- [Problems to solve]
**A.** In the economic commentary, reproduce the passage from "At the same time, the" to "was disappointing too.", substituting "the pound" for "sterling".
**B.** According to the economic commentary, at what rate was German inflation confirmed for January?
**C.** Condense the paragraph of the economic commentary that begins "Jacob Deppe, Head of Trading" into a shorter version that retains its main facts.

- [Selected excerpt]
____________
At the same time, the latest purchasing managers indexes tracking the euro area and US pointed to an improvement in January. Another closely watched index, the Germany Ifo, suggested that the German economy is in for a highly successful 2018.

Working out why 2017 was a disappointing year for UK plc is not rocket science, post-Brexit vote falls in sterling led to rising prices and falls in wages after inflation. At the same time, investment growth was disappointing too.

Inflation is expected to fall back in 2018, as the effects of the fall in the pound seen in 2016 work their way out of the system.

Looking at the German economy, Jennifer McKeown, Chief European Economist at Capital Economics said: “Looking ahead, the German surveys bode very well for the start of 2018, with the Composite PMI pointing to a pick-up in the quarterly pace of growth to about 0.7 per cent and the Ifo telling an even more positive story. Political uncertainty since September’s election appears not to have damaged business or consumer sentiment. And assuming that a Grand Coalition Government is finally in place from next month, consumer spending growth should receive some support from fiscal measures to help families later this year. In all, we continue to expect German GDP to rise by 2.7 per cent in 2018 and 2.0 per cent in 2019. But with inflation confirmed at 1.4 per cent for January and aggregate wage growth subdued, Germany’s strength is not yet generating enough inflationary pressure to cause the ECB to alter its dovish stance.”

Jacob Deppe, Head of Trading at online trading platform, Infinox, said: “Given 2017 saw the best economic growth in the Eurozone since before the Global Financial Crisis, much will be expected of this year. With both the US and Eurozone growing in tandem and with Asian economies on a roll, the hope is that 2018 delivers greater confidence and economic stability for the first time in a decade. Growth should in theory gain momentum in 2018. That will hopefully mean inflation finally picks up alongside improved job creation, the two things that are currently holding the Eurozone back.”
____________
[Collected data]
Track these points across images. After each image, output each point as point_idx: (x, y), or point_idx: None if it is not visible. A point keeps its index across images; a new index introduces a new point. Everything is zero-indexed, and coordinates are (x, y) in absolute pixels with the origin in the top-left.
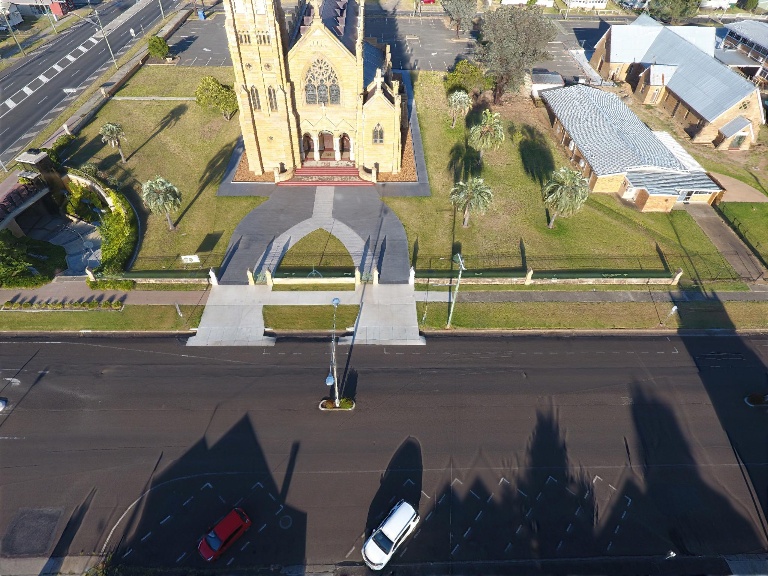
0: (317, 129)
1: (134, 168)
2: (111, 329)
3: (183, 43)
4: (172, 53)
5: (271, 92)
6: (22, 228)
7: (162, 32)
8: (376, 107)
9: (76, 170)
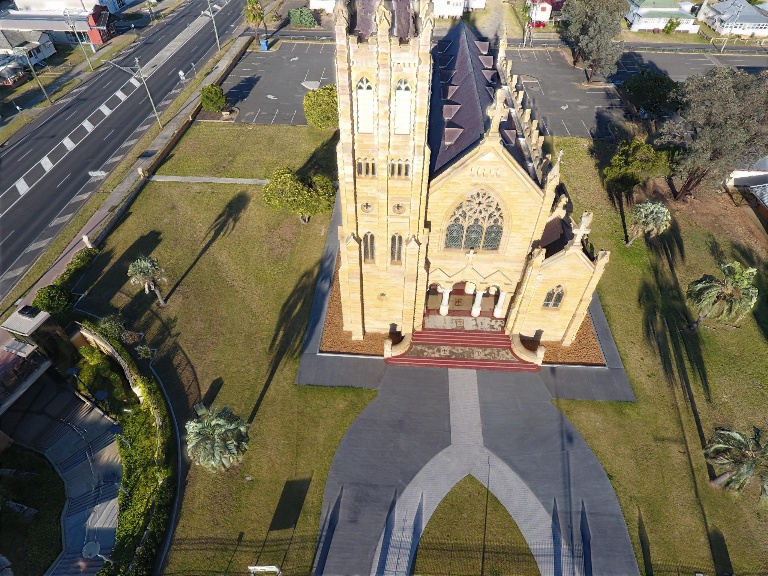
0: (453, 280)
1: (176, 318)
2: None
3: (243, 87)
4: (229, 102)
5: (395, 239)
6: (13, 410)
7: (217, 69)
8: (564, 265)
9: (92, 330)
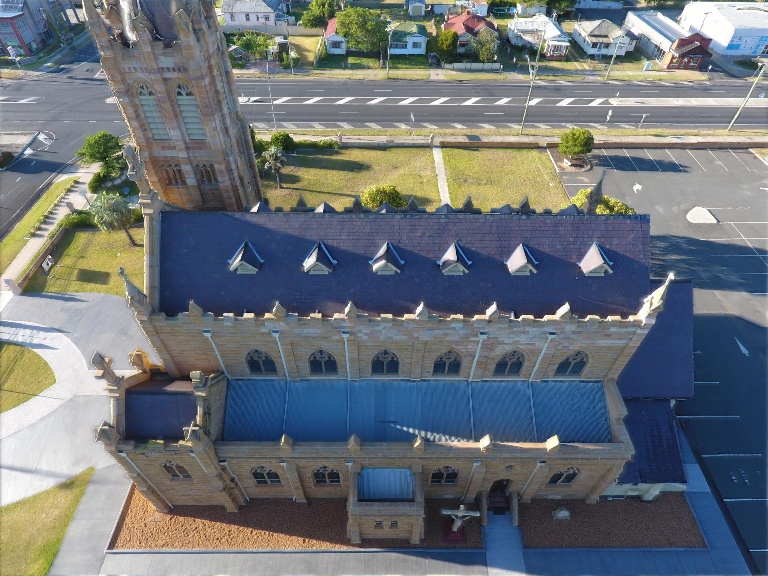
0: None
1: None
2: (6, 238)
3: (645, 163)
4: (600, 161)
5: None
6: None
7: (672, 139)
8: None
9: None
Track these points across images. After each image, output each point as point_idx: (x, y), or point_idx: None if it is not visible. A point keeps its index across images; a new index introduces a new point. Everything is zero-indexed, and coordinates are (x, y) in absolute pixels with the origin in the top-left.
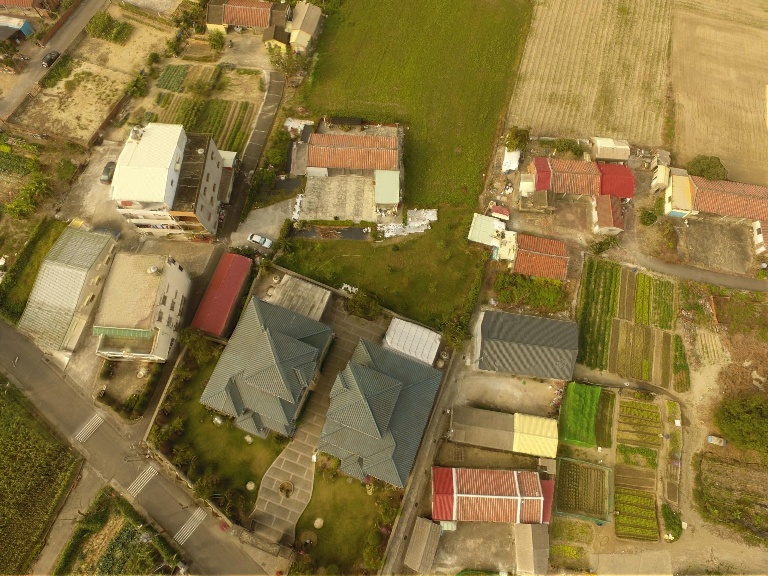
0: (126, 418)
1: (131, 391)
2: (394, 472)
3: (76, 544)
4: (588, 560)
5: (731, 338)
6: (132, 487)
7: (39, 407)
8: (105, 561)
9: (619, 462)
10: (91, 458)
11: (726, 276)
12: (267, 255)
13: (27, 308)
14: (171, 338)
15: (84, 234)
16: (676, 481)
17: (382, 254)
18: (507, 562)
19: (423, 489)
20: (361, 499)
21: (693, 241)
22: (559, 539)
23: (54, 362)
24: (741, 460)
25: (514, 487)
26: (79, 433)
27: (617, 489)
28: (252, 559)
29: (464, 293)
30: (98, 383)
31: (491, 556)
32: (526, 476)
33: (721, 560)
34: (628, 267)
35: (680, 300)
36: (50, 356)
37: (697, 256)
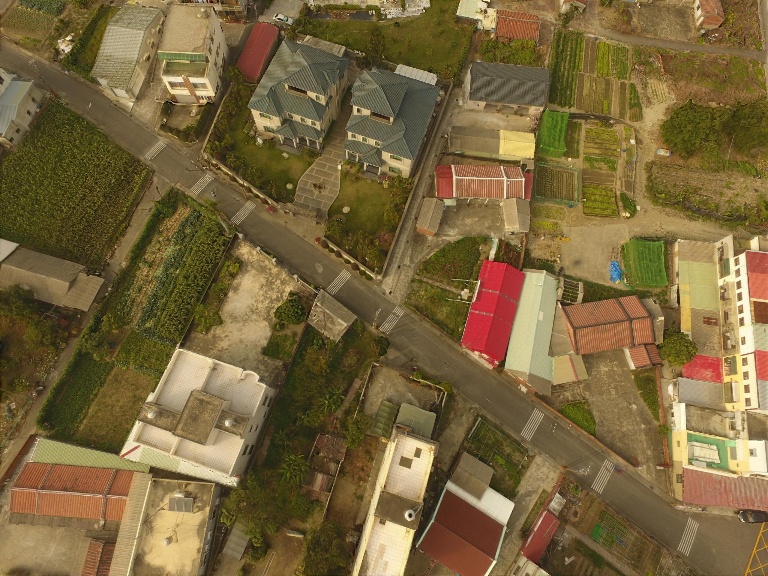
0: (185, 140)
1: (187, 124)
2: (405, 148)
3: (154, 223)
4: (562, 230)
5: (676, 85)
6: (194, 188)
7: (113, 136)
8: (178, 234)
9: (585, 168)
10: (159, 169)
11: (672, 42)
12: (290, 27)
13: (97, 60)
14: (217, 81)
15: (138, 8)
16: (631, 179)
17: (386, 31)
18: (498, 232)
19: (428, 187)
20: (379, 193)
21: (644, 18)
22: (539, 217)
23: (121, 106)
24: (684, 165)
25: (501, 173)
26: (147, 154)
27: (584, 184)
28: (295, 233)
29: (455, 56)
30: (159, 120)
31: (485, 229)
32: (510, 169)
33: (668, 230)
34: (590, 37)
35: (634, 59)
36: (117, 102)
37: (648, 29)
____________
- [Task answers]
**A.**
At the same time, the latest purchasing managers indexes tracking the euro area and US pointed to an improvement in January. Another closely watched index, the Germany Ifo, suggested that the German economy is in for a highly successful 2018.

Working out why 2017 was a disappointing year for UK plc is not rocket science, post-Brexit vote falls in the pound led to rising prices and falls in wages after inflation. At the same time, investment growth was disappointing too.

**B.** 1.4 per cent

**C.** Jacob Deppe, Head of Trading at Infinox, said that because 2017 brought the Eurozone's best economic growth since before the Global Financial Crisis, much will be expected of 2018. With the US and Eurozone growing together and Asian economies strong, he hopes 2018 will bring greater confidence and stability for the first time in a decade. He expects growth to gain momentum and hopes that inflation and job creation, the two factors currently holding the Eurozone back, will finally improve.